ASP.NET 2.0 added a new feature to sort this mess out. You can now specify an alternative file for your <appSettings> section. By doing <appSettings file="..\myappsettings.config" /> you can even specify a file outside your web application root. Whoopee! Problem solved!

Not so fast. What about the settings that don’t fit in to <appSettings>? For example, connection strings now go in the <connectionStrings> section; custom errors should be enabled on the server but disabled on your development box; tracing should be enabled on your development machine but not on the server; and so on.

It turns out that these too have an option to allow you to reference external files. You can set, say, <connectionStrings configSource="blah" /> to put your connection strings in a separate file. Unfortunately, unlike with <appSettings>, you can’t put this outside your application root.

Meh. Why not??? This is a major pain in the neck — especially for <connectionStrings>.
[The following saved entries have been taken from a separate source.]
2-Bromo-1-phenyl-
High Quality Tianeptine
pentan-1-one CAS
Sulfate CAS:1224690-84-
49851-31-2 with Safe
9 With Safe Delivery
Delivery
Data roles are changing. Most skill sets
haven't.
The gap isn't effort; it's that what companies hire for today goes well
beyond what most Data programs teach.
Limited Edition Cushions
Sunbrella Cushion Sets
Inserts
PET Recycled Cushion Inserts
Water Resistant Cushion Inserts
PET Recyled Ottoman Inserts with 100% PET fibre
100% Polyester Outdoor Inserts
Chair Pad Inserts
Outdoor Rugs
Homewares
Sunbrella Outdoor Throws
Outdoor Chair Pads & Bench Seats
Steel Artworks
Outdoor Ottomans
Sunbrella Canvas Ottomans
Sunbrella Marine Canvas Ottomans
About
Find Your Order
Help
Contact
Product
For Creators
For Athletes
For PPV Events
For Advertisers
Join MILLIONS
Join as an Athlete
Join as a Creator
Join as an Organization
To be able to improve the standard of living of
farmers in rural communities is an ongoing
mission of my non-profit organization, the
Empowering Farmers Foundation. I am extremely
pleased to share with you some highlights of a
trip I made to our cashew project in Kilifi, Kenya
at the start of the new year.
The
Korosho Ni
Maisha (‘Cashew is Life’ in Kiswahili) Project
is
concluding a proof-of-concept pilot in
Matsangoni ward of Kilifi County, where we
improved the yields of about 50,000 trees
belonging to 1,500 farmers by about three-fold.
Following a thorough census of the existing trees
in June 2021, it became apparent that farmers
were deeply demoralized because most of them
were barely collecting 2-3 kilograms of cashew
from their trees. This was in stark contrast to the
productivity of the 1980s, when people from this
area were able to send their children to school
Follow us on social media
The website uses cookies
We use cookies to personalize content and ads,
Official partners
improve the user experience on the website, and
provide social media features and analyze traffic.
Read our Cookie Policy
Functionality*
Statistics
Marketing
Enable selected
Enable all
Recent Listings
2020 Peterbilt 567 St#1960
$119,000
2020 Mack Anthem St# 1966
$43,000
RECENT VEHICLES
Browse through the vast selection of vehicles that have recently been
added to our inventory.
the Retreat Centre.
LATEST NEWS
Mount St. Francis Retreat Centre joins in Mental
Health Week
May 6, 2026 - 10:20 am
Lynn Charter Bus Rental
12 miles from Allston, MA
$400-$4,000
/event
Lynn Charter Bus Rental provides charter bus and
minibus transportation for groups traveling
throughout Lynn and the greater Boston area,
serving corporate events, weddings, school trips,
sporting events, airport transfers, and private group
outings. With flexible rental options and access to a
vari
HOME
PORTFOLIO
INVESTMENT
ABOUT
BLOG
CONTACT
To make matters worse, there are some elements that straddle both camps. <compilation> is the most obvious example. It needs to have the attribute debug="true" on a development server, but in production you will need to insert debug="false" for improved performance. However, within your <compilation> element, you have a list of additional assembly references for things such as the ASP.NET Ajax extensions. And you can’t put these in a separate file.

All in all, configSource and <appSettings file="blah" /> go some of the way towards solving the deployment problem. Unfortunately, they still have limitations that are awkward and hobble the process and are a major annoyance.

24
Apr

Making website upgrades seamless: script the changes

One of my tasks this week has been to roll out some changes to a fairly busy web application. Because it is pretty heavily used, when we make changes we need to get it right and minimise downtime.
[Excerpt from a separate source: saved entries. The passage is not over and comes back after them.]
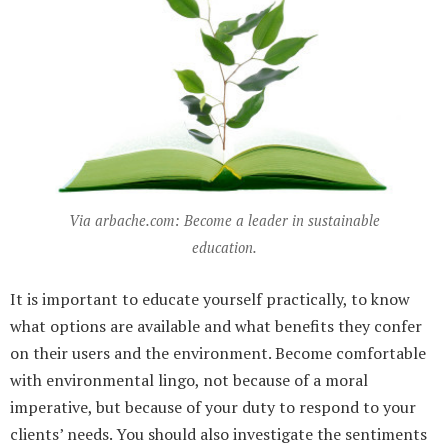
Via arbache.com: Become a leader in sustainable
education.
It is important to educate yourself practically, to know
what options are available and what benefits they confer
on their users and the environment. Become comfortable
with environmental lingo, not because of a moral
imperative, but because of your duty to respond to your
clients’ needs. You should also investigate the sentiments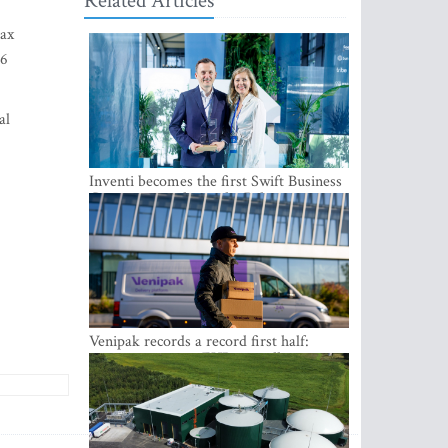
Related Articles
tax
36
al
Inventi becomes the first Swift Business
Connect provider in the Baltics
Venipak records a record first half:
revenue grows to EUR 48 million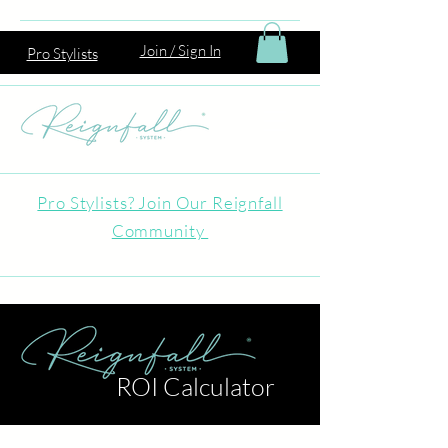
Join / Sign In
Pro Stylists
Pro Stylists? Join Our Reignfall
Community
ROI Calculator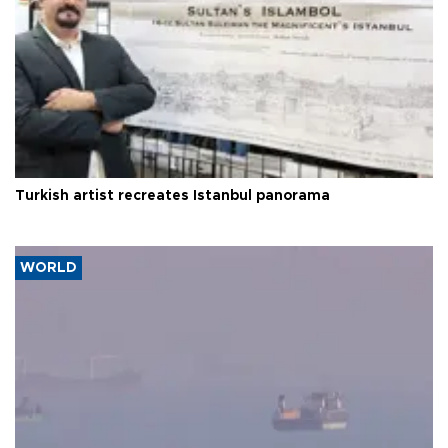
Turkish artist recreates Istanbul panorama
WORLD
How do you do this? Script the upgrade process. Ideally, you should be able to simply copy a working build to the production server, hit a button (or run a script) to switch from the old version to the new one, and you’re done.

This particular web application’s upgrade process is very simple. You get the code files from the build that you want to deploy and copy them onto the web server — into a new directory for each version, e.g. “html-3.14″. You change a symbolic link at the web application’s root that points to the version you want to use. You’re done. Rolling back — should things go pear-shaped — is simply a case of changing the symlink back again.
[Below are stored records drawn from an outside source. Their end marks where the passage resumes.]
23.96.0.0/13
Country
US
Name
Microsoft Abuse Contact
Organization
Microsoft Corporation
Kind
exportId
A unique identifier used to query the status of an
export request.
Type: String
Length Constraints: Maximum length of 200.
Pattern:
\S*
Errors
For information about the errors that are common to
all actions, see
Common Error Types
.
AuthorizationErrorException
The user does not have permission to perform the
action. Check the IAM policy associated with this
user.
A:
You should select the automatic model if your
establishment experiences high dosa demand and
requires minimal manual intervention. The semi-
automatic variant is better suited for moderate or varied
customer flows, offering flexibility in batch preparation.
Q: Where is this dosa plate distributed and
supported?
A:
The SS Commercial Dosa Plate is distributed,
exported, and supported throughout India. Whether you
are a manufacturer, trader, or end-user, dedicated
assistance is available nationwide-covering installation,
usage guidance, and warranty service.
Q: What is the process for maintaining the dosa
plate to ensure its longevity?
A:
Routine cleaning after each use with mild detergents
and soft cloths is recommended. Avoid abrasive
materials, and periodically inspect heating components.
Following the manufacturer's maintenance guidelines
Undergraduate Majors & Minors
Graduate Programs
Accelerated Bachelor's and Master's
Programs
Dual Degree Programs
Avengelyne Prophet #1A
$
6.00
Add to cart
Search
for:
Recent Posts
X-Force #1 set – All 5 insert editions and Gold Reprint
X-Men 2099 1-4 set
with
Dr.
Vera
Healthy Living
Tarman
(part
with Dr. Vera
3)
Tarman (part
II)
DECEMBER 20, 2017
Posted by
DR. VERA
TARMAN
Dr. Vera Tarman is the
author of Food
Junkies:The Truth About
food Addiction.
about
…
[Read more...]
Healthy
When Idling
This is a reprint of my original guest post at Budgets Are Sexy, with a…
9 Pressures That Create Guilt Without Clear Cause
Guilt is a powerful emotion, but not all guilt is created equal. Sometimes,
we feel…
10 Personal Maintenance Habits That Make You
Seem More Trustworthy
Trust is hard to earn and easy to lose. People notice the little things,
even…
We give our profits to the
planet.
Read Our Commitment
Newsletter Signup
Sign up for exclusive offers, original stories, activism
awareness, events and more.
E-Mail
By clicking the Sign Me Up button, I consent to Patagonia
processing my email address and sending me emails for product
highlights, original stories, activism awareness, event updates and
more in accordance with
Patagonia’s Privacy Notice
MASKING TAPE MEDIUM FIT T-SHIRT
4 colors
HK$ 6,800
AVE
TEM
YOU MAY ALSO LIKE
To get this working effectively, I had to streamline the application itself. Some files, such as site configuration, may vary from one server to the next, so I had to separate these out. I partitioned the application into three directories: the code, the configuration files, and dynamic data, such as logs and uploaded files.

Only the code directory changes between versions: its contents are exactly the same whether they are on the developer’s machine, the staging server or the live server, and it has no special requirements in terms of access rights or contents. Files that need to vary between different servers (such as configuration files) are kept in a separate directory and are not changed during a normal upgrade process. This makes the upgrade script very simple.

This explanation is probably a little bit simplistic, although it can easily be extended to take account of extra requirements such as changes to the database schema or addition of new configuration options. Some upgrades will also have much more complex requirements, but the general principle is the same. Script the upgrade process so that it runs in a single step. It’s the same principle as the one Joel Spolsky makes when he asks in The Joel Test, “Can you make a build in one step?” If you have to edit several files and jump through several hoops, the risk increases that you will make a mistake somewhere along the line. Being able to do it all in a single step is much more robust, and mostly seamless from the end user’s perspective, because if all goes well, they will notice no downtime, but only that there are some new features and some irritating bugs have been fixed.